Data items
========================

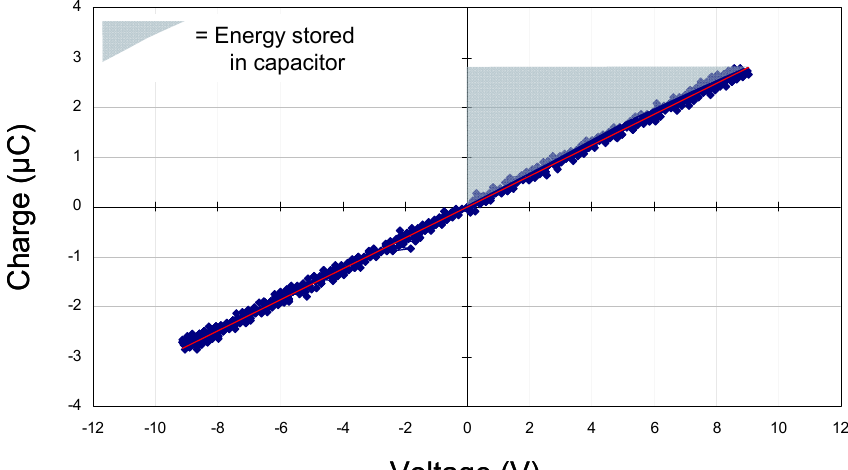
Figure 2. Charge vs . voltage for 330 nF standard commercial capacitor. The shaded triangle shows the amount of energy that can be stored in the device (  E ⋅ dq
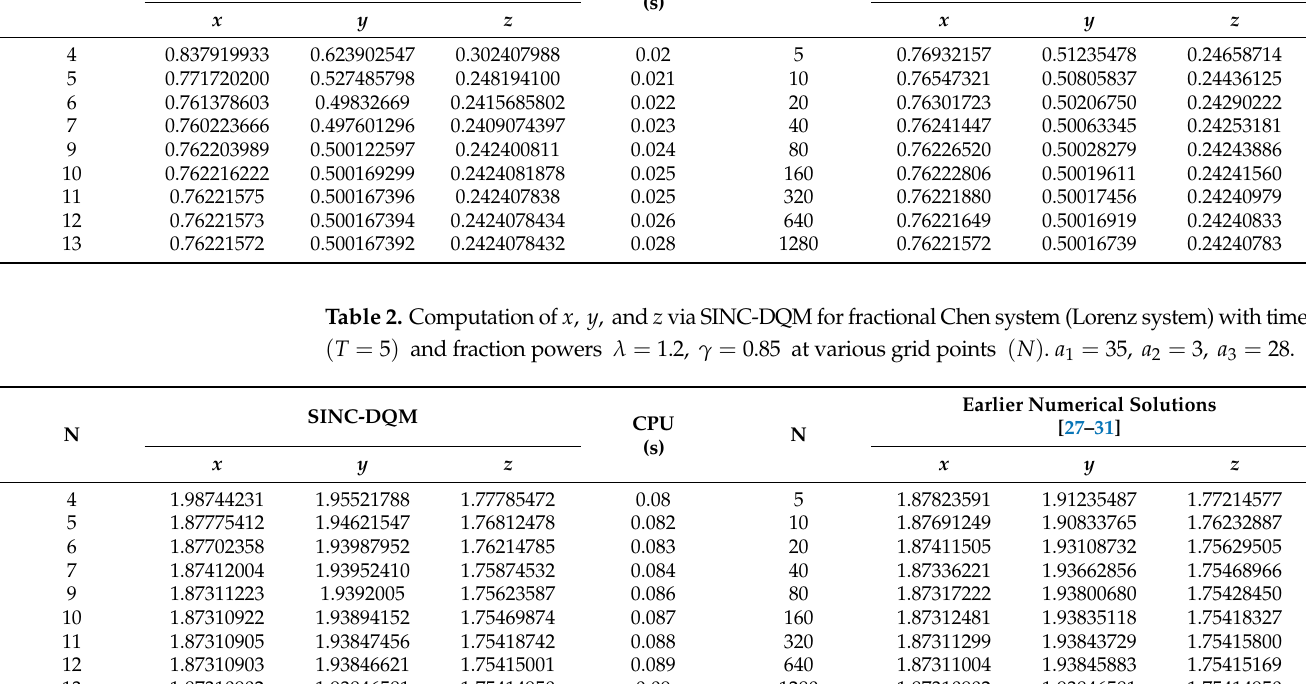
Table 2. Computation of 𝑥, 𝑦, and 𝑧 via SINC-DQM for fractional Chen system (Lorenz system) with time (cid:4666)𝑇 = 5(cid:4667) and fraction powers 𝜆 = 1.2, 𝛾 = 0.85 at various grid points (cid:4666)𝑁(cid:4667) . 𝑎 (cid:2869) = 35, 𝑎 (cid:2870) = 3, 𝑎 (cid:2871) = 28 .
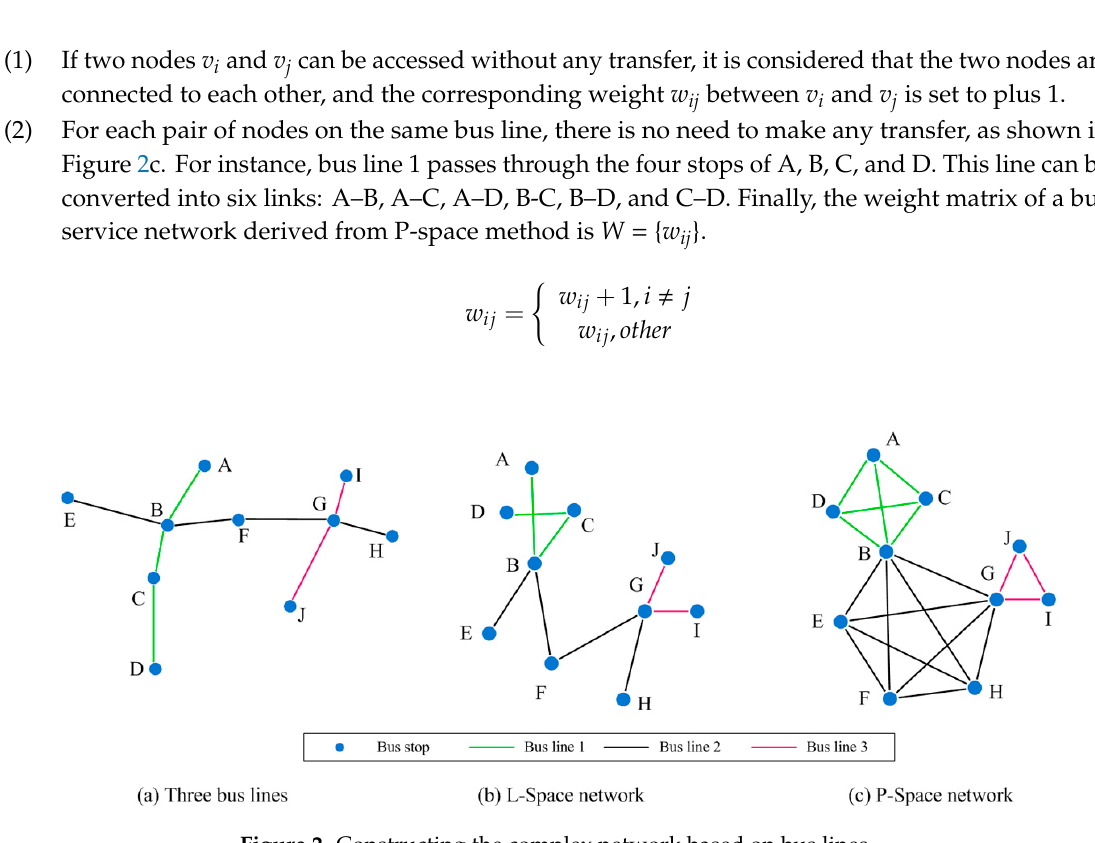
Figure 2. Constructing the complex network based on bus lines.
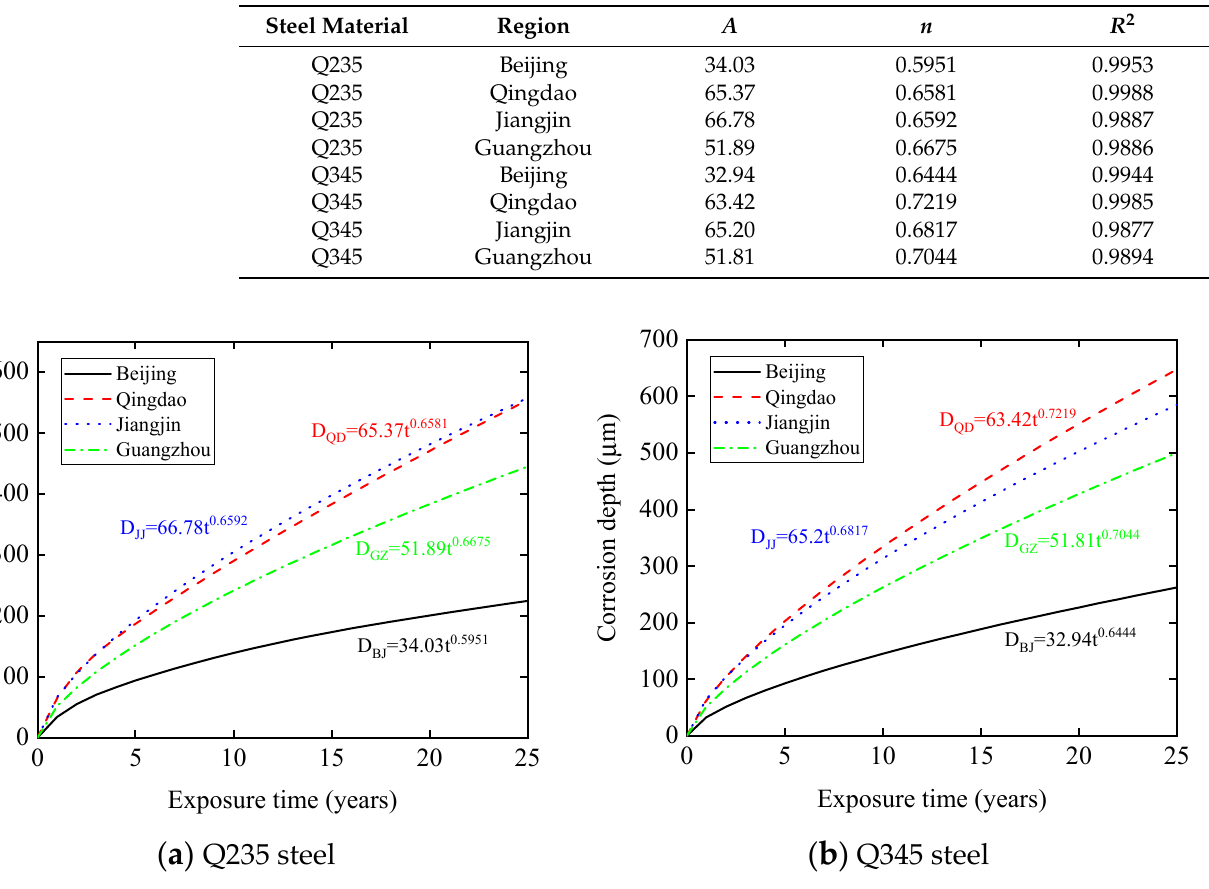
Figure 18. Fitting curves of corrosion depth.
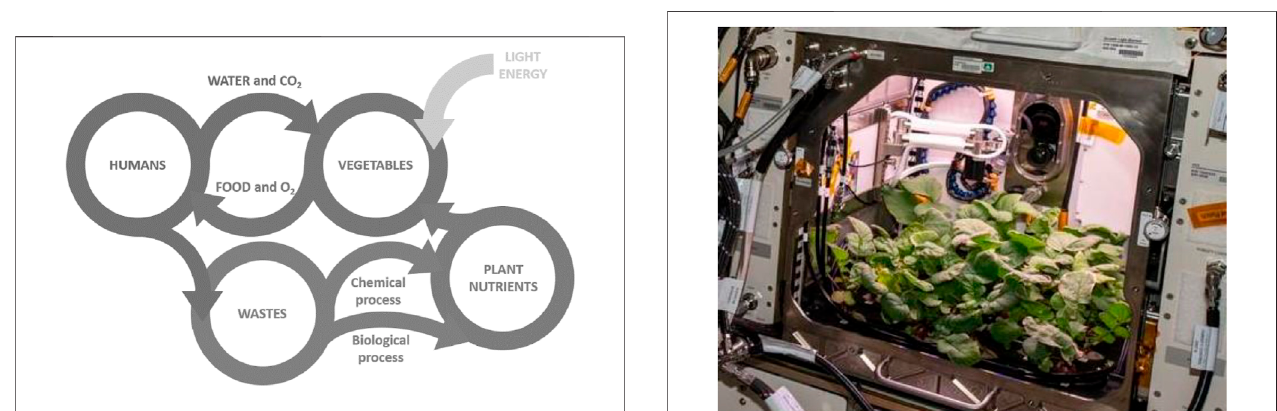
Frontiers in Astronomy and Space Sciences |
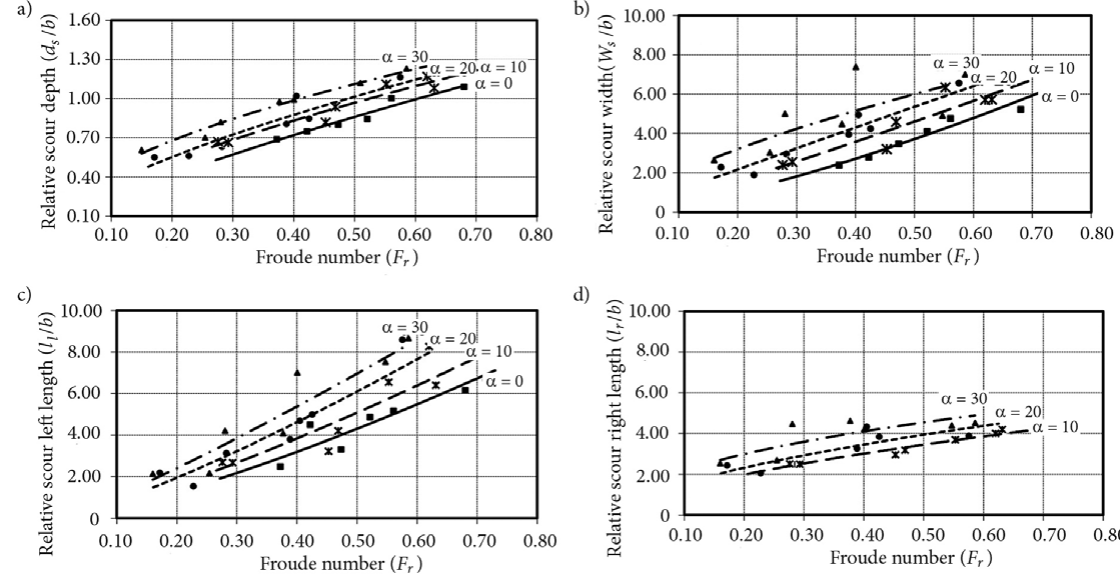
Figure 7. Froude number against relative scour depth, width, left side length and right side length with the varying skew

========================

▶ _Instructions for the task_: Could you output every entry exactly as written, skipping the pictures?

▶ _Your response_:
Figure 2. Charge vs . voltage for 330 nF standard commercial capacitor. The shaded triangle shows the amount of energy that can be stored in the device (  E ⋅ dq
Table 2. Computation of 𝑥, 𝑦, and 𝑧 via SINC-DQM for fractional Chen system (Lorenz system) with time (cid:4666)𝑇 = 5(cid:4667) and fraction powers 𝜆 = 1.2, 𝛾 = 0.85 at various grid points (cid:4666)𝑁(cid:4667) . 𝑎 (cid:2869) = 35, 𝑎 (cid:2870) = 3, 𝑎 (cid:2871) = 28 .
Figure 2. Constructing the complex network based on bus lines.
Figure 18. Fitting curves of corrosion depth.
Frontiers in Astronomy and Space Sciences |
Figure 7. Froude number against relative scour depth, width, left side length and right side length with the varying skew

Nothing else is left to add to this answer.